Franklin County Commissioners voted today to adjust the local sales and use tax by a half-cent, effective October 1, 2005.
The half-penny increase is expected to generate about $88 million annually. $44 million of that amount will be designated to restore the county’s cash reserve balance, and the quarter-penny which generates that amount will be retired December 31, 2007.
The other quarter-cent will continue to support operating needs including law enforcement, public safety and security, and essential services.
Commissioners said that they would still need to cut four percent, or $12 million, for their 2006 budget to balance, as required by law.
The commissioners’ action means the county’s sales tax rate will move from 6.25 percent to 6.75 percent. Franklin County becomes one of 11 other counties in the state to change its local or “piggyback” sales tax this year. Two more counties are considering changes.
Commissioners Mary Jo Kilroy and Paula Brooks voted in support of the measure; Commissioner Dewey Stokes voted against it.

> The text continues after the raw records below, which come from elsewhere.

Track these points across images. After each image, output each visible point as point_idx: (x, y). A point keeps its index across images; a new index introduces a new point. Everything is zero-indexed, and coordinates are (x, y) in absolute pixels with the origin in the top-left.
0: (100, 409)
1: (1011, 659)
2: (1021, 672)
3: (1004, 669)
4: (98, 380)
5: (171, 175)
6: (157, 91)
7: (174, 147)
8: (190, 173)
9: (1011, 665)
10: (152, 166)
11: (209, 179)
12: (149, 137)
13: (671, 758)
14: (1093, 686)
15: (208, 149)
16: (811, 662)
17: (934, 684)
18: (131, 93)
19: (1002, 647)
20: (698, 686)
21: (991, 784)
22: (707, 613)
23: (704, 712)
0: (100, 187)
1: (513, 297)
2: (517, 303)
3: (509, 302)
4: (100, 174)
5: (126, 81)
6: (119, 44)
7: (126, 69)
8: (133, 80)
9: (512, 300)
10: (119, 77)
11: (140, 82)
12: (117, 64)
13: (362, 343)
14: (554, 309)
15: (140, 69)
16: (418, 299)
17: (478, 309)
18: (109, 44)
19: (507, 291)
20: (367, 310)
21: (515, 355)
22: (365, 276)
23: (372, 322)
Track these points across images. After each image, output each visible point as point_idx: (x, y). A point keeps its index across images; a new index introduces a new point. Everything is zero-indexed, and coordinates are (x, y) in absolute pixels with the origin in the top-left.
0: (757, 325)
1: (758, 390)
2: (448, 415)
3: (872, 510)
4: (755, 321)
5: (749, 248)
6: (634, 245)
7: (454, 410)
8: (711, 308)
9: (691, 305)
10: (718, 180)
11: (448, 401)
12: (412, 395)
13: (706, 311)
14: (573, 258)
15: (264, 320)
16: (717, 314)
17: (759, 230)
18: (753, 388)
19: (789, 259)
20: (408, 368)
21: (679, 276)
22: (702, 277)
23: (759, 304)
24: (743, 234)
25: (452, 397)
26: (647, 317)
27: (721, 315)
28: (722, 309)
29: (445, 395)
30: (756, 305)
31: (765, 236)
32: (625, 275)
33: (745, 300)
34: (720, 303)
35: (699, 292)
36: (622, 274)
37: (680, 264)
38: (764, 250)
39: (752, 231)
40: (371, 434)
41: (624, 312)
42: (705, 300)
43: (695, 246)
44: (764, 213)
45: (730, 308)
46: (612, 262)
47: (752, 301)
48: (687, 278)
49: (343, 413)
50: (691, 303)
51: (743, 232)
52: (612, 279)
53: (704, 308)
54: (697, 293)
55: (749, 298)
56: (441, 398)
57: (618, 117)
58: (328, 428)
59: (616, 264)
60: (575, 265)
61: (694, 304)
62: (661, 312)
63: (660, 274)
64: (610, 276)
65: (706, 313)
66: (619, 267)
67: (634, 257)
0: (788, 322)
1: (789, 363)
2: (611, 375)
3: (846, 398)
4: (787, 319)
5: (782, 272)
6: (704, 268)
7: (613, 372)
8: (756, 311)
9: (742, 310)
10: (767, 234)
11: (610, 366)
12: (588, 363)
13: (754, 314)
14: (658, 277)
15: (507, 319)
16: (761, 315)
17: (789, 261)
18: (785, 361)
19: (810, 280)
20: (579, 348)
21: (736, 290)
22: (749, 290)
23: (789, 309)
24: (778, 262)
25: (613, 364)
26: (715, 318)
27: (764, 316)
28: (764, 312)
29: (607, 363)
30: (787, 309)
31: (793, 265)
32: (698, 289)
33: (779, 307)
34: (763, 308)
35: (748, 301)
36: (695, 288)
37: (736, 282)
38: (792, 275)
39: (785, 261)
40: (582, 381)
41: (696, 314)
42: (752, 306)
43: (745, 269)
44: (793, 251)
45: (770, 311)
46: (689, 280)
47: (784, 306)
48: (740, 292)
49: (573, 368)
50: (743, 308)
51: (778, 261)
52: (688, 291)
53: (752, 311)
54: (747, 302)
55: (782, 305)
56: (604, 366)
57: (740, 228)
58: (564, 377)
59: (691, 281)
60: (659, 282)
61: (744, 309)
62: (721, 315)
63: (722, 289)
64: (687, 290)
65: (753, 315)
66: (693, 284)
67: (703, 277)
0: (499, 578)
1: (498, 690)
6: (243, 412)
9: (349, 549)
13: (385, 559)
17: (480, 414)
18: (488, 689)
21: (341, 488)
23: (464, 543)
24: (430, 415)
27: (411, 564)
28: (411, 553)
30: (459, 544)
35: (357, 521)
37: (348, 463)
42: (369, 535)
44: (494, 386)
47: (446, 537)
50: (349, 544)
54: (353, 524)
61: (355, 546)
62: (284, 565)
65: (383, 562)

Commissioner Kilroy, President of the Board of Commissioners, said “This is a very serious budget situation; one which could jeopardize our safety and security, as well as our bond and credit ratings.”
The sales tax rate in Franklin County has not been changed since 1985.
County Administrator Don Brown said that, without any change in the sales tax, cuts of 20 percent would have to be made in order to balance the budget. Several county elected officials, including the Prosecutor, Sheriff, and Judges testified during public hearings earlier in the week that the recommended cuts of eight percent would result in lay-offs in their offices.